Since the beginning of Russia’s expanded invasion of Ukraine, the United States has positioned a larger number of forces in Romania, moving 1,000 troops eastward from Germany in February and a brigade combat team from the 101st Airborne Division in July. “That means for me, from Romanian land forces, a variety of opportunities and challenges to train together. But the paradigm changes. So it's not just training to provide interoperability, it's training for the mission. We're closer to the consequences of the war in Ukraine,” Maj. Gen. Iulian Berdilă, the chief of staff for Romanian land forces, told Defense One on Thursday during a defense resources management conference here.
And the growth of U.S. force presence across the wider region also supports more industrial base activity moving eastward, Berdilă said.

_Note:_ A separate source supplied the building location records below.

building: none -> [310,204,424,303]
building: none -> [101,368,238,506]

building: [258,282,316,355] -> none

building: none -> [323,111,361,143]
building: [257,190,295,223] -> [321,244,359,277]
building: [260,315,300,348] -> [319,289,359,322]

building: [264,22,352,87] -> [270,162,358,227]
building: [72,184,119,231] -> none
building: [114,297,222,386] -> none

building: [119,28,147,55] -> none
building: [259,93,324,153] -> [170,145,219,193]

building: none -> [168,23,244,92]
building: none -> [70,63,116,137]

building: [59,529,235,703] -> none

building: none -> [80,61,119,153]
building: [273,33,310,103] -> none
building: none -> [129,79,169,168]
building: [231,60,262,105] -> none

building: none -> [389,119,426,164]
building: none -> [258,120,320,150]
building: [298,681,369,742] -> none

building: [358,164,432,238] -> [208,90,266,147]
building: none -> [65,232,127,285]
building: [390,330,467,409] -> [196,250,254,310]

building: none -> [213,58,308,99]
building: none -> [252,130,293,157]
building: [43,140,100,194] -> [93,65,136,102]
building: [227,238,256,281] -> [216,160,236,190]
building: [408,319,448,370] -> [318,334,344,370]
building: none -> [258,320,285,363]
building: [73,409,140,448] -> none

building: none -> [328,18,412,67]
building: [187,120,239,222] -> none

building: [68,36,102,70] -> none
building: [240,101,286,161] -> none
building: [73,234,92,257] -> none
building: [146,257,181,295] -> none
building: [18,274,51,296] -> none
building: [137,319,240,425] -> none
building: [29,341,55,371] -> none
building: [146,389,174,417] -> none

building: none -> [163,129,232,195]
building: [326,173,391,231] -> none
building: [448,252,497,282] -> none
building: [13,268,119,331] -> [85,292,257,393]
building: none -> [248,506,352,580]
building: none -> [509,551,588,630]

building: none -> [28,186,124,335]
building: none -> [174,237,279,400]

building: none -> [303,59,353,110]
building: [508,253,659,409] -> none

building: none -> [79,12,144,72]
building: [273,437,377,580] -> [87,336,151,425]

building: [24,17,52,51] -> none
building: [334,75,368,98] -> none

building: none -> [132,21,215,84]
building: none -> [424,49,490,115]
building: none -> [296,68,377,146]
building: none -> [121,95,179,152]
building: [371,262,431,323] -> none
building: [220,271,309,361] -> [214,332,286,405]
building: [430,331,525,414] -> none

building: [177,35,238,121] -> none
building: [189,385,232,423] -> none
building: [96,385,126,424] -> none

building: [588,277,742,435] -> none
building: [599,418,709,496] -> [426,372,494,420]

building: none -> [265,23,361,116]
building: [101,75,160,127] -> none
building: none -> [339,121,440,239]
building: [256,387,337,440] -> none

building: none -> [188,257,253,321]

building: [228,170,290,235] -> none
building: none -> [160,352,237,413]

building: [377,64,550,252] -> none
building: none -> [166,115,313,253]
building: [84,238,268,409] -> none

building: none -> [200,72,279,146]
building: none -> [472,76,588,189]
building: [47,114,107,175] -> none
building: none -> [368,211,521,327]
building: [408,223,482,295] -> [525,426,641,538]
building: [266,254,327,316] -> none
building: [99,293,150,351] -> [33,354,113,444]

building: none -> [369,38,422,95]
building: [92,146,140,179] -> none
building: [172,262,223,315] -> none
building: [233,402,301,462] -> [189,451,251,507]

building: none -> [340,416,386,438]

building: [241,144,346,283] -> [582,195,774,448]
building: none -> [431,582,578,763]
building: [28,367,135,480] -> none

“Now you have the V Corps” he said, referring to the Army V Corps that will be based in Poland. “You have other headquarters from the allies and partners joining the training and interoperability platform. You have such a volume, especially land. You need an apparatus and a capacity in the industrial volume to be synchronized. …Where is the capital investment in the know-how of the allies on the Eastern Front? … This is an opportunity for industry to go adapt, to be agile in a global perspective, but also to capitalize on an opportunity for business development, to capacitate allies and to produce equipment and logistics.”
While NATO allies are treaty-bound to defend NATO land territory, the Black Sea—controlled by Russia, Georgia, Turkey, Bulgaria and Romania—has seen some of the most intense fighting in the Ukraine-Russia war so far, as well as increases in illegal Russian smuggling. And as militaries increasingly focus on integrating air, land, sea, space, and cyberspace operations, Berdilă believes that strengthening Romanian land forces is essential to securing the Black Sea.
“How do you exercise that multi-domain? You take land capabilities and provide effects into maritime and vice versa. You can have sensors from the Air Force to be used with the land to produce the effects on the battlefield. And this why… in this area of the southeastern part of the Black Sea region … I think the land remains decisive.”
The war in Ukraine has highlighted the importance of high maneuverability to accelerate the observe, orient, decide and act cycle, he said, as well as the growing role of urban centers in future conflicts. But the war is changing too quickly to make credible predictions about what will happen next.
“We have to go step by step. We have to see … what the winter will bring, pre-winter and post-winter. And then we have to calibrate to see what are the developments towards 2023. So I think because of the speed of the conflict and the character of the conflict, we need to be very careful of how we measure our way forward.”